The following items are being discussed and are still to be formally scheduled:

  • Update WAN tuning parameters on remaining disk servers (Rest of CMS - Feb 15th, All others - March 1st.)
  • FTS re-configuration to make use of channel Groups (for CMS). Probably Wed 2nd March
  • Upgrade to 64-bit OS on Castor disk servers to resolve checksumming problem for GEN instance. Proposed for Tuesday 15th Feb.
  • Castor Name Server upgrade - Possibly Tuesday 1st March.
  • Castor upgrades (possibly directly to 2.1.10) - Possibly late March (27/28/29 during technical stop.)
  • Switch Castor to new Database Infrastructure - Possibly end March.
  • Increase shared memory for OGMA, LUGH & SOMNUS (rolling change). (OGMA done).
  • Address permissions problem regarding Atlas User access to all Atlas data.
  • Firmware updates for central networking components (likely to have some short network breaks - maybe in March)
  • Small isolating transformers have been received that should eliminate the electrical noise seen by the disk arrays hosting the Oracle databases. An opportunity needs to be found to make use of these.

Entries in GOC DB starting between 2nd and 9th February 2011.

There were no unscheduled entries this last week.

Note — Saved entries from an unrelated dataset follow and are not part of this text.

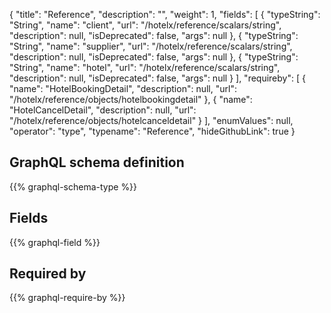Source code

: {
  "title": "Reference",
  "description": "",
  "weight": 1,
  "fields": [
    {
      "typeString": "String",
      "name": "client",
      "url": "/hotelx/reference/scalars/string",
      "description": null,
      "isDeprecated": false,
      "args": null
    },
    {
      "typeString": "String",
      "name": "supplier",
      "url": "/hotelx/reference/scalars/string",
      "description": null,
      "isDeprecated": false,
      "args": null
    },
    {
      "typeString": "String",
      "name": "hotel",
      "url": "/hotelx/reference/scalars/string",
      "description": null,
      "isDeprecated": false,
      "args": null
    }
  ],
  "requireby": [
    {
      "name": "HotelBookingDetail",
      "description": null,
      "url": "/hotelx/reference/objects/hotelbookingdetail"
    },
    {
      "name": "HotelCancelDetail",
      "description": null,
      "url": "/hotelx/reference/objects/hotelcanceldetail"
    }
  ],
  "enumValues": null,
  "operator": "type",
  "typename": "Reference",
  "hideGithubLink": true
}
## GraphQL schema definition

{{% graphql-schema-type %}}

## Fields

{{% graphql-field %}}

## Required by

{{% graphql-require-by %}}
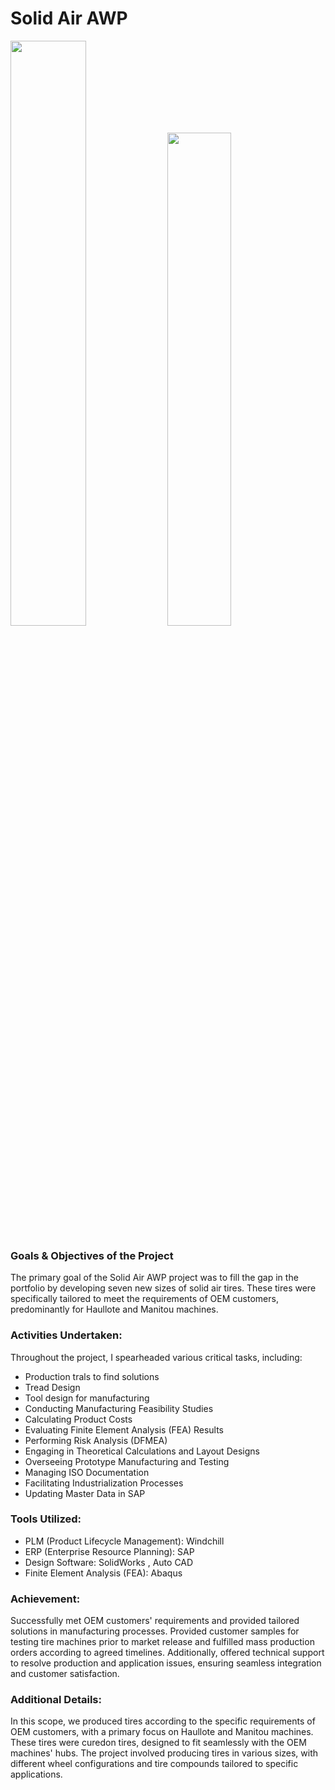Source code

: # Solid Air AWP


<img src="https://github.com/Oshintha/AWP-583S/assets/155742370/4529fbf4-c352-490a-a281-42ef6f3d1b51"  width="49%" height="49%">

<img src="https://github.com/Oshintha/Solid-Air-AWP/assets/155742370/f89ad3d1-78d5-4775-85e2-eb21f2e52548"  width="45%" height="45%">

<h3>Goals & Objectives of the Project</h3>
The primary goal of the Solid Air AWP project was to fill the gap in the portfolio by developing seven new sizes of solid air tires. These tires were specifically tailored to meet the requirements of OEM customers, predominantly for Haullote and Manitou machines.

<h3>Activities Undertaken:</h3>
<p>Throughout the project, I spearheaded various critical tasks, including:</p>

- Production trals to find solutions
- Tread Design
- Tool design for manufacturing
- Conducting Manufacturing Feasibility Studies
- Calculating Product Costs
- Evaluating Finite Element Analysis (FEA) Results
- Performing Risk Analysis (DFMEA)
- Engaging in Theoretical Calculations and Layout Designs
- Overseeing Prototype Manufacturing and Testing
- Managing ISO Documentation
- Facilitating Industrialization Processes
- Updating Master Data in SAP

<h3>Tools Utilized:</h3>

- PLM (Product Lifecycle Management): Windchill
- ERP (Enterprise Resource Planning): SAP
- Design Software: SolidWorks , Auto CAD
- Finite Element Analysis (FEA): Abaqus
  
<h3>Achievement:</h3>

<p>Successfully met OEM customers' requirements and provided tailored solutions in manufacturing processes. Provided customer samples for testing tire machines prior to market release and fulfilled mass production orders according to agreed timelines. Additionally, offered technical support to resolve production and application issues, ensuring seamless integration and customer satisfaction.</p>

<h3>Additional Details:</h3>

In this scope, we produced tires according to the specific requirements of OEM customers, with a primary focus on Haullote and Manitou machines. These tires were curedon tires, designed to fit seamlessly with the OEM machines' hubs. The project involved producing tires in various sizes, with different wheel configurations and tire compounds tailored to specific applications.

Service Scheduled? Outage/At Risk Start End Duration Reason
lcgftm, lcgfts, lfc-atlas.gridpp.rl.ac.uk, lfc.gridpp.rl.ac.uk, lhcb-lfc.gridpp.rl.ac.uk, SCHEDULED OUTAGE 09/02/2011 09:00 09/02/2011 16:00 7 hours Outage on LFC, FTS and 3D services while Oracle databases are updated to version 10.2.0.5.
srm-cms SCHEDULED AT_RISK 08/02/2011 09:00 08/02/2011 16:00 7 hours At-risk to roll out changes to WAN tuning for disk servers in cmsWanIn and cmsWanOut.
srm-atlas, srm-cms, srm-lhcb SCHEDULED AT_RISK 07/02/2011 10:00 07/02/2011 12:00 2 hours At Risk during roll-out of gridftp upgrade to ATLAS, CMS and the remaining LHCb disk servers to resolve checksum problem.
All castor (srm endpoints) SCHEDULED AT_RISK 03/02/2011 09:00 03/02/2011 16:00 7 hours At-risk to reconfigure all disk servers to use new puppet server

This version of the report incorrectly edited the following week, and reverted.